---------- Extracted material

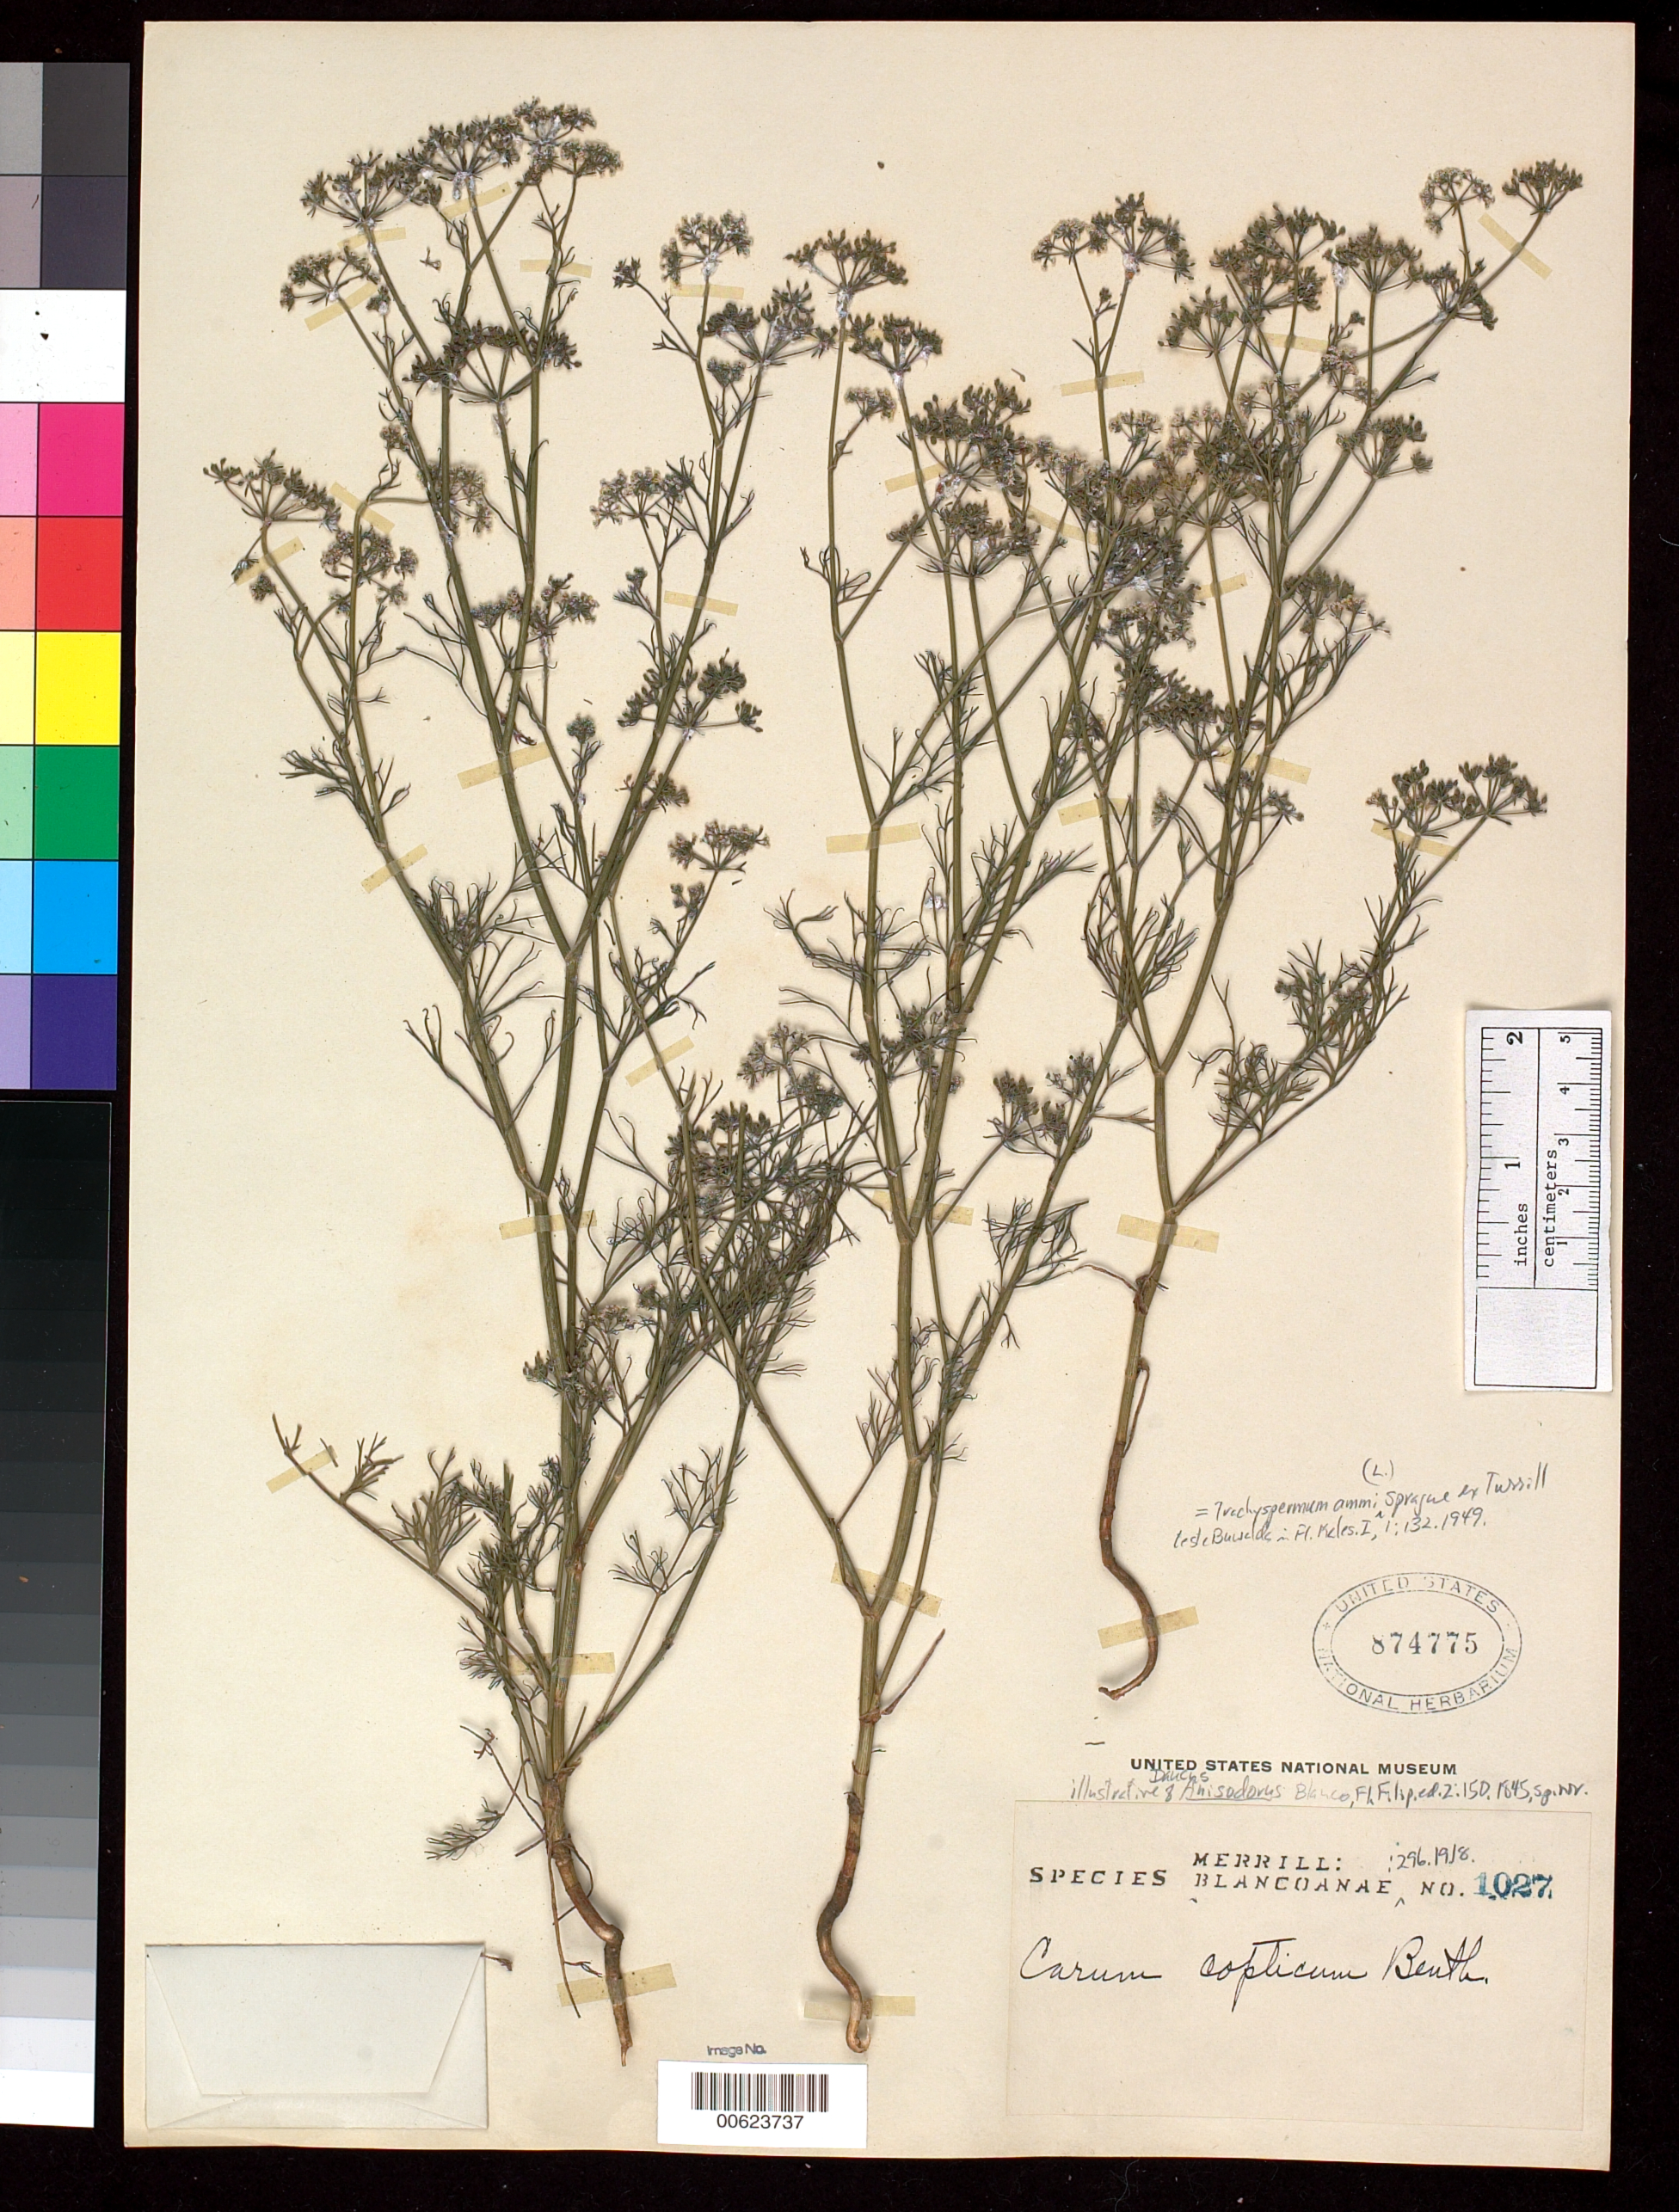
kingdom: Plantae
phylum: Tracheophyta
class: Magnoliopsida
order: Apiales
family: Apiaceae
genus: Daucus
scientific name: Daucus anisodorus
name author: Blanco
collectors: E. D. Merrill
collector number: Sp. Blancoan. 1027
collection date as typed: Jun 1917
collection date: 1917-06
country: Philippines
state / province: Calabarzon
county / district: Batangas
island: Luzon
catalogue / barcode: US 874775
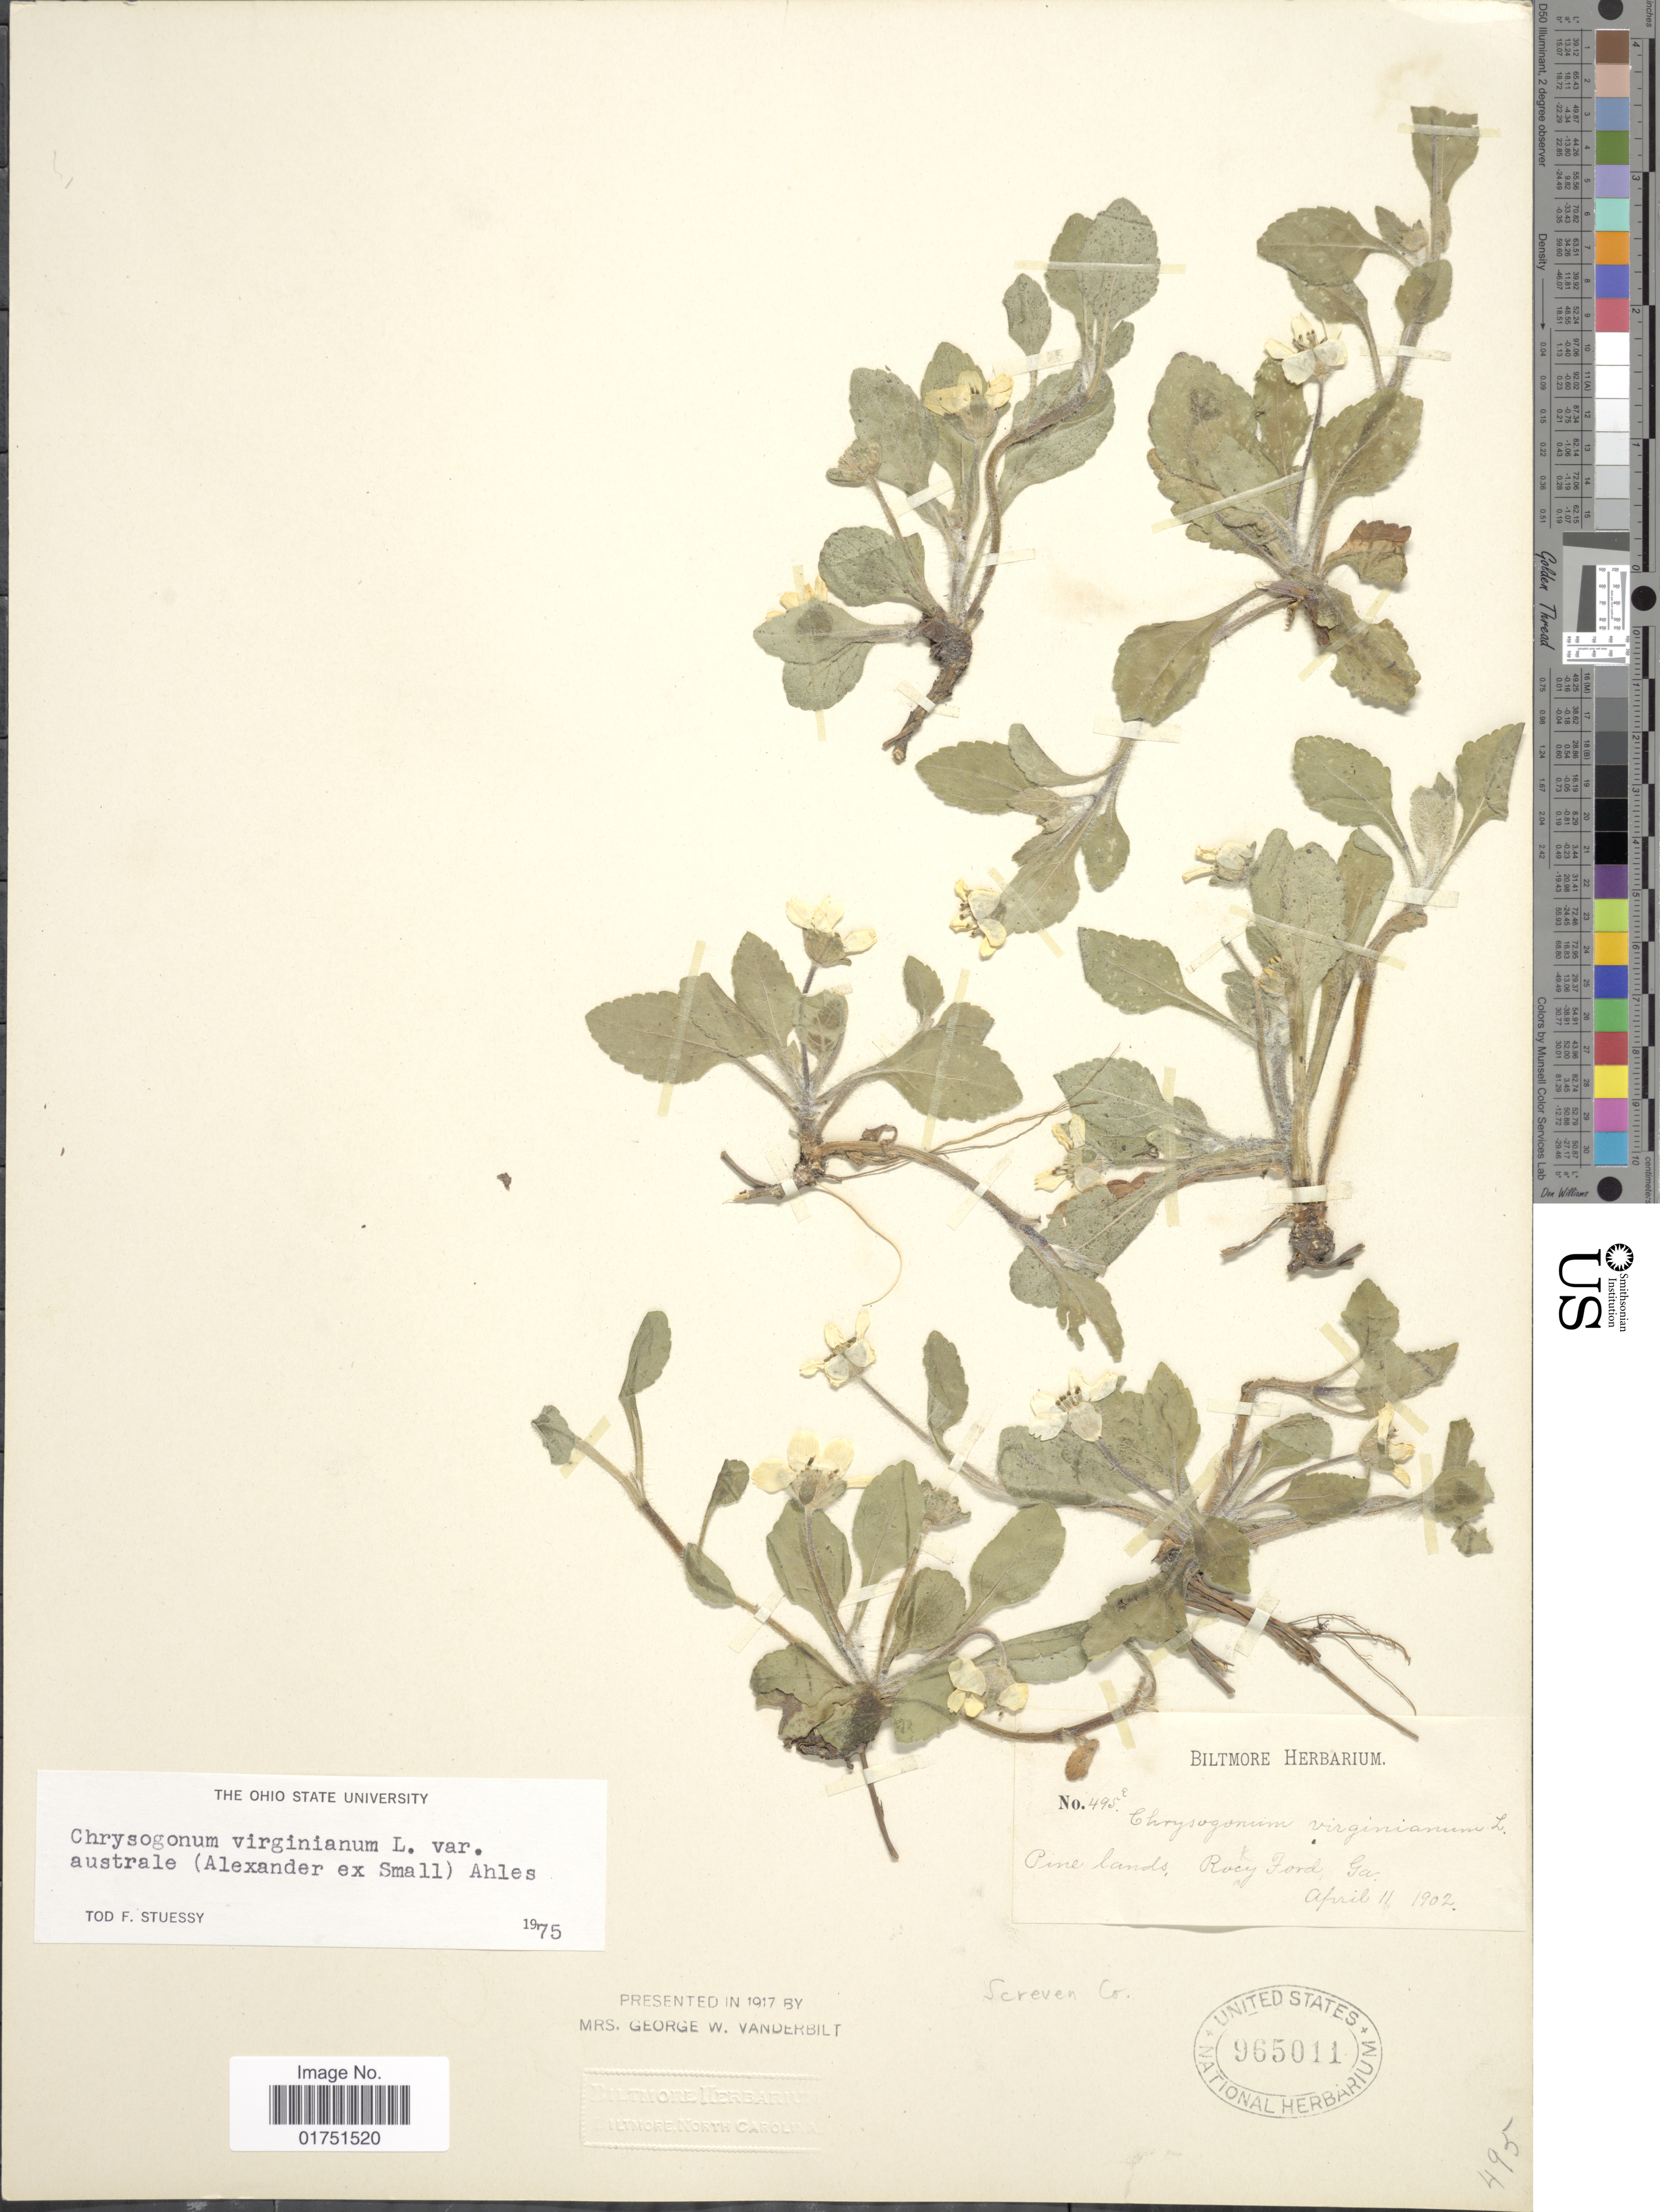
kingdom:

--------------------

* _Aim_: How many lines in the records above contain the string "date"? Give only the number.

* _Exercise result_: 2